> _Work to be completed_
I'd like every entry transcribed word for word, with no pictures.

> _Data to process_
++++++++

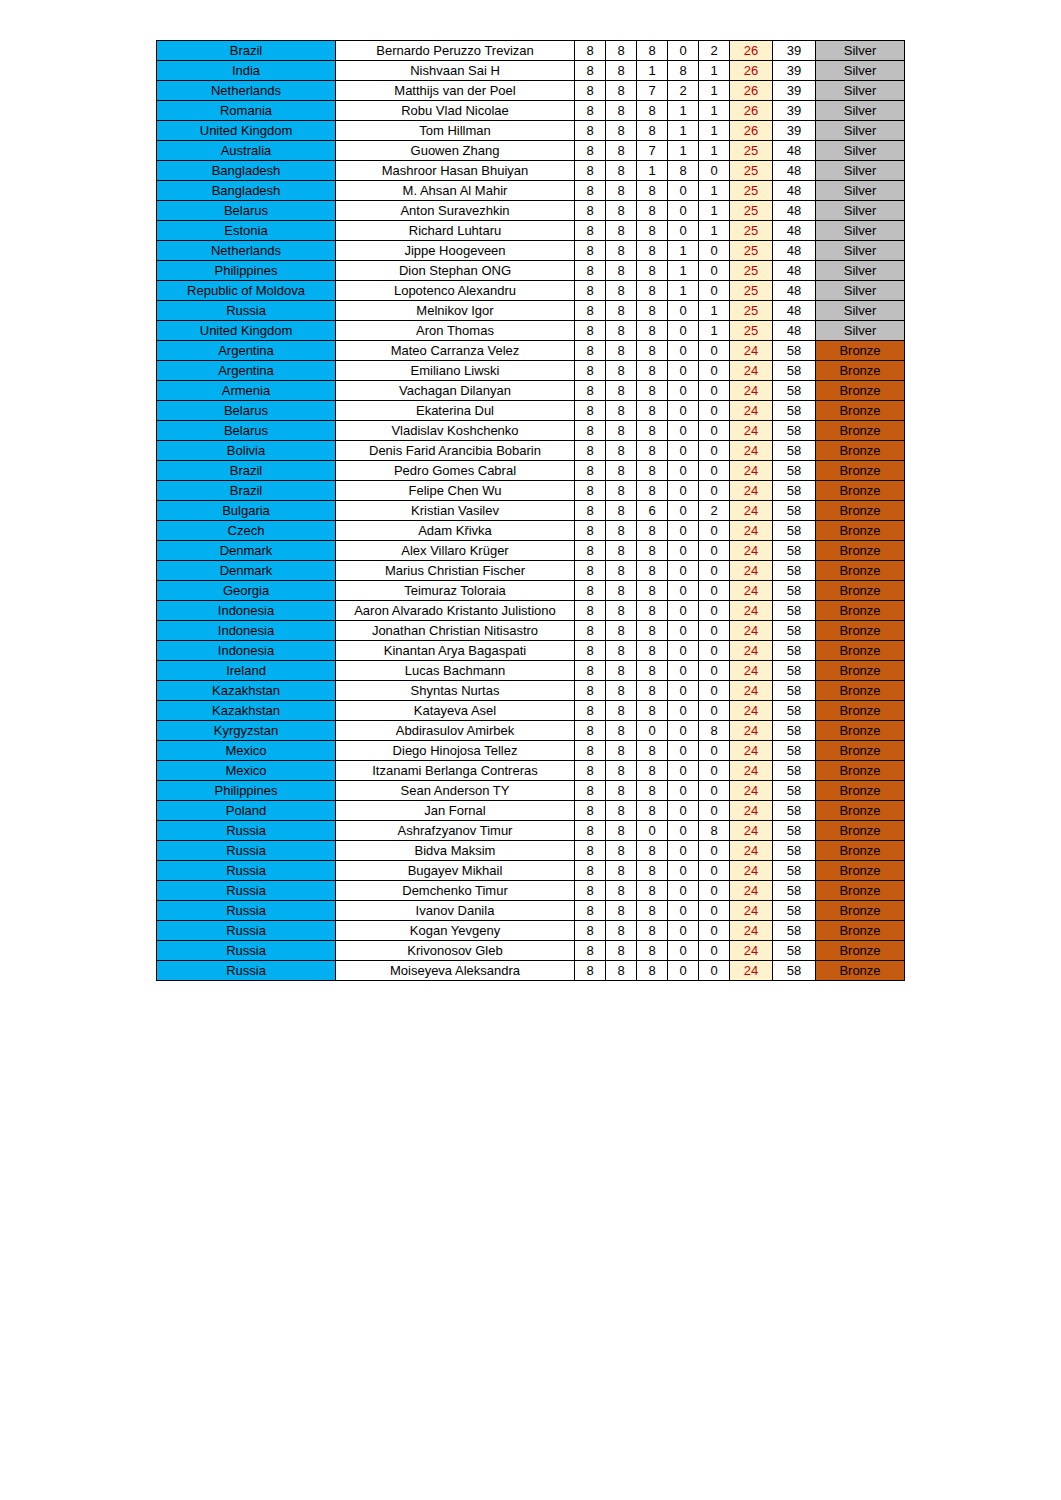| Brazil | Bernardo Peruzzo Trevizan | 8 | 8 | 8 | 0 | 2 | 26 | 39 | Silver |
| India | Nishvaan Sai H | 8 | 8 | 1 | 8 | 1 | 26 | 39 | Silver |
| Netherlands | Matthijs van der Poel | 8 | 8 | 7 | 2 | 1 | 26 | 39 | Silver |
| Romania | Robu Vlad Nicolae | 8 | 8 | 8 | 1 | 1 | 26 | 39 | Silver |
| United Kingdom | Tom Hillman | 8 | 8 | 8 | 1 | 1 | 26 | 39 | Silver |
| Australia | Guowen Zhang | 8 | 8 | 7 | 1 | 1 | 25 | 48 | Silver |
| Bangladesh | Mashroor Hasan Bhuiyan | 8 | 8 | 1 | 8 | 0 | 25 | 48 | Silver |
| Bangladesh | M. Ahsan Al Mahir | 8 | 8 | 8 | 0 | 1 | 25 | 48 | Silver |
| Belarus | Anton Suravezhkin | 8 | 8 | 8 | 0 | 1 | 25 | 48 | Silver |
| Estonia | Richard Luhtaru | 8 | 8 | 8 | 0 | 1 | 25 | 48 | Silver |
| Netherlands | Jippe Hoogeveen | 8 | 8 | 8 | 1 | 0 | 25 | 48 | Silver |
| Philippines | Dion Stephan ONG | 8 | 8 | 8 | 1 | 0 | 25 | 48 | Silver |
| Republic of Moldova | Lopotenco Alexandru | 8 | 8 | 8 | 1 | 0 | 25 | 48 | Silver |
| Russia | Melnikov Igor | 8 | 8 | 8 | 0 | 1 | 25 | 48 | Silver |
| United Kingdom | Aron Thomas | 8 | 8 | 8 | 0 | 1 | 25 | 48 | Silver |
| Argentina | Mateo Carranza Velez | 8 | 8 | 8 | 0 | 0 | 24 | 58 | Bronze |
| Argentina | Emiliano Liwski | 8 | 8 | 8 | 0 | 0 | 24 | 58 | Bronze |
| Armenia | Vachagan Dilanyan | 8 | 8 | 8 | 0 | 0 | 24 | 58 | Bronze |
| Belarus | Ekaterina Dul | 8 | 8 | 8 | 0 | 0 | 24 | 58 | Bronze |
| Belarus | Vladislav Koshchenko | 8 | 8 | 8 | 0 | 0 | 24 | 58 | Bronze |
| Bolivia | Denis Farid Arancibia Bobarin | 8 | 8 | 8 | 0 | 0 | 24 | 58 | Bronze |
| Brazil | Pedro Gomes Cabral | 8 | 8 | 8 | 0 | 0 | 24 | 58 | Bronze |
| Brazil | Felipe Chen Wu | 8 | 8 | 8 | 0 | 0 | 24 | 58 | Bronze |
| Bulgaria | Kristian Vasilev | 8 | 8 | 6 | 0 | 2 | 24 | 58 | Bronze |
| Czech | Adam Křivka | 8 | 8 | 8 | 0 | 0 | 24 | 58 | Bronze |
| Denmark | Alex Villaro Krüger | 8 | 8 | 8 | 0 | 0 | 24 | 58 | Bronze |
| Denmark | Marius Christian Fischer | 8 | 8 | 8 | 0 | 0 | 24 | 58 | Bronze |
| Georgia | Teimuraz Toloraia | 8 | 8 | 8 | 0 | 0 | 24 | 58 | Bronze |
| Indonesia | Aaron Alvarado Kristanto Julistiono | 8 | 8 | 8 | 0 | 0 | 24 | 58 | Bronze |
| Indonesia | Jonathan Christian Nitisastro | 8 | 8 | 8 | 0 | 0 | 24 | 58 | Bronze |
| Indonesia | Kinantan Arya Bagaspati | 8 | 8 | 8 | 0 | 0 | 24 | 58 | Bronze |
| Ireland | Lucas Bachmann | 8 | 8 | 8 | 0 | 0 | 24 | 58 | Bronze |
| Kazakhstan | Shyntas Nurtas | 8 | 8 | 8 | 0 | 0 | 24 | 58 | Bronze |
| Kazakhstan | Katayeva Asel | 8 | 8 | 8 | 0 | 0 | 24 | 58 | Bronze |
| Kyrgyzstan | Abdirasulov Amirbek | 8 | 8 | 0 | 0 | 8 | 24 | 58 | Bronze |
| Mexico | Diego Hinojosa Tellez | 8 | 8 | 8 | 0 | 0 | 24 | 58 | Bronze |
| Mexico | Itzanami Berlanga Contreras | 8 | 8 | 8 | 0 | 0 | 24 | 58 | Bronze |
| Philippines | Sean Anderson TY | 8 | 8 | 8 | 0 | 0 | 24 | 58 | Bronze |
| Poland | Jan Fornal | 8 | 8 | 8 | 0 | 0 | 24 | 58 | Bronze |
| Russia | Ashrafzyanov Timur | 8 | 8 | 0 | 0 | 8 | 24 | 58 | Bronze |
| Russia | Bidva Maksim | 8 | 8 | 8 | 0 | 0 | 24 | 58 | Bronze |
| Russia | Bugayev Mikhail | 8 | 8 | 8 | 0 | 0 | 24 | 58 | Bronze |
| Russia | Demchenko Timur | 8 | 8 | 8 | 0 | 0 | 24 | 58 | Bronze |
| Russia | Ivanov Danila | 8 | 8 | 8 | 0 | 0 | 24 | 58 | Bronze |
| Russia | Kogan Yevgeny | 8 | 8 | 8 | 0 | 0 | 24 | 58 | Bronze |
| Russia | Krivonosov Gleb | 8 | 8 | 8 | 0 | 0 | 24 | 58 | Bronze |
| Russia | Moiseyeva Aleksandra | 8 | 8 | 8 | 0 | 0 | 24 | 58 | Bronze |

++++++++

> _Answer space_
| Brazil | Bernardo Peruzzo Trevizan | 8 | 8 | 8 | 0 | 2 | 26 | 39 | Silver |
| India | Nishvaan Sai H | 8 | 8 | 1 | 8 | 1 | 26 | 39 | Silver |
| Netherlands | Matthijs van der Poel | 8 | 8 | 7 | 2 | 1 | 26 | 39 | Silver |
| Romania | Robu Vlad Nicolae | 8 | 8 | 8 | 1 | 1 | 26 | 39 | Silver |
| United Kingdom | Tom Hillman | 8 | 8 | 8 | 1 | 1 | 26 | 39 | Silver |
| Australia | Guowen Zhang | 8 | 8 | 7 | 1 | 1 | 25 | 48 | Silver |
| Bangladesh | Mashroor Hasan Bhuiyan | 8 | 8 | 1 | 8 | 0 | 25 | 48 | Silver |
| Bangladesh | M. Ahsan Al Mahir | 8 | 8 | 8 | 0 | 1 | 25 | 48 | Silver |
| Belarus | Anton Suravezhkin | 8 | 8 | 8 | 0 | 1 | 25 | 48 | Silver |
| Estonia | Richard Luhtaru | 8 | 8 | 8 | 0 | 1 | 25 | 48 | Silver |
| Netherlands | Jippe Hoogeveen | 8 | 8 | 8 | 1 | 0 | 25 | 48 | Silver |
| Philippines | Dion Stephan ONG | 8 | 8 | 8 | 1 | 0 | 25 | 48 | Silver |
| Republic of Moldova | Lopotenco Alexandru | 8 | 8 | 8 | 1 | 0 | 25 | 48 | Silver |
| Russia | Melnikov Igor | 8 | 8 | 8 | 0 | 1 | 25 | 48 | Silver |
| United Kingdom | Aron Thomas | 8 | 8 | 8 | 0 | 1 | 25 | 48 | Silver |
| Argentina | Mateo Carranza Velez | 8 | 8 | 8 | 0 | 0 | 24 | 58 | Bronze |
| Argentina | Emiliano Liwski | 8 | 8 | 8 | 0 | 0 | 24 | 58 | Bronze |
| Armenia | Vachagan Dilanyan | 8 | 8 | 8 | 0 | 0 | 24 | 58 | Bronze |
| Belarus | Ekaterina Dul | 8 | 8 | 8 | 0 | 0 | 24 | 58 | Bronze |
| Belarus | Vladislav Koshchenko | 8 | 8 | 8 | 0 | 0 | 24 | 58 | Bronze |
| Bolivia | Denis Farid Arancibia Bobarin | 8 | 8 | 8 | 0 | 0 | 24 | 58 | Bronze |
| Brazil | Pedro Gomes Cabral | 8 | 8 | 8 | 0 | 0 | 24 | 58 | Bronze |
| Brazil | Felipe Chen Wu | 8 | 8 | 8 | 0 | 0 | 24 | 58 | Bronze |
| Bulgaria | Kristian Vasilev | 8 | 8 | 6 | 0 | 2 | 24 | 58 | Bronze |
| Czech | Adam Křivka | 8 | 8 | 8 | 0 | 0 | 24 | 58 | Bronze |
| Denmark | Alex Villaro Krüger | 8 | 8 | 8 | 0 | 0 | 24 | 58 | Bronze |
| Denmark | Marius Christian Fischer | 8 | 8 | 8 | 0 | 0 | 24 | 58 | Bronze |
| Georgia | Teimuraz Toloraia | 8 | 8 | 8 | 0 | 0 | 24 | 58 | Bronze |
| Indonesia | Aaron Alvarado Kristanto Julistiono | 8 | 8 | 8 | 0 | 0 | 24 | 58 | Bronze |
| Indonesia | Jonathan Christian Nitisastro | 8 | 8 | 8 | 0 | 0 | 24 | 58 | Bronze |
| Indonesia | Kinantan Arya Bagaspati | 8 | 8 | 8 | 0 | 0 | 24 | 58 | Bronze |
| Ireland | Lucas Bachmann | 8 | 8 | 8 | 0 | 0 | 24 | 58 | Bronze |
| Kazakhstan | Shyntas Nurtas | 8 | 8 | 8 | 0 | 0 | 24 | 58 | Bronze |
| Kazakhstan | Katayeva Asel | 8 | 8 | 8 | 0 | 0 | 24 | 58 | Bronze |
| Kyrgyzstan | Abdirasulov Amirbek | 8 | 8 | 0 | 0 | 8 | 24 | 58 | Bronze |
| Mexico | Diego Hinojosa Tellez | 8 | 8 | 8 | 0 | 0 | 24 | 58 | Bronze |
| Mexico | Itzanami Berlanga Contreras | 8 | 8 | 8 | 0 | 0 | 24 | 58 | Bronze |
| Philippines | Sean Anderson TY | 8 | 8 | 8 | 0 | 0 | 24 | 58 | Bronze |
| Poland | Jan Fornal | 8 | 8 | 8 | 0 | 0 | 24 | 58 | Bronze |
| Russia | Ashrafzyanov Timur | 8 | 8 | 0 | 0 | 8 | 24 | 58 | Bronze |
| Russia | Bidva Maksim | 8 | 8 | 8 | 0 | 0 | 24 | 58 | Bronze |
| Russia | Bugayev Mikhail | 8 | 8 | 8 | 0 | 0 | 24 | 58 | Bronze |
| Russia | Demchenko Timur | 8 | 8 | 8 | 0 | 0 | 24 | 58 | Bronze |
| Russia | Ivanov Danila | 8 | 8 | 8 | 0 | 0 | 24 | 58 | Bronze |
| Russia | Kogan Yevgeny | 8 | 8 | 8 | 0 | 0 | 24 | 58 | Bronze |
| Russia | Krivonosov Gleb | 8 | 8 | 8 | 0 | 0 | 24 | 58 | Bronze |
| Russia | Moiseyeva Aleksandra | 8 | 8 | 8 | 0 | 0 | 24 | 58 | Bronze |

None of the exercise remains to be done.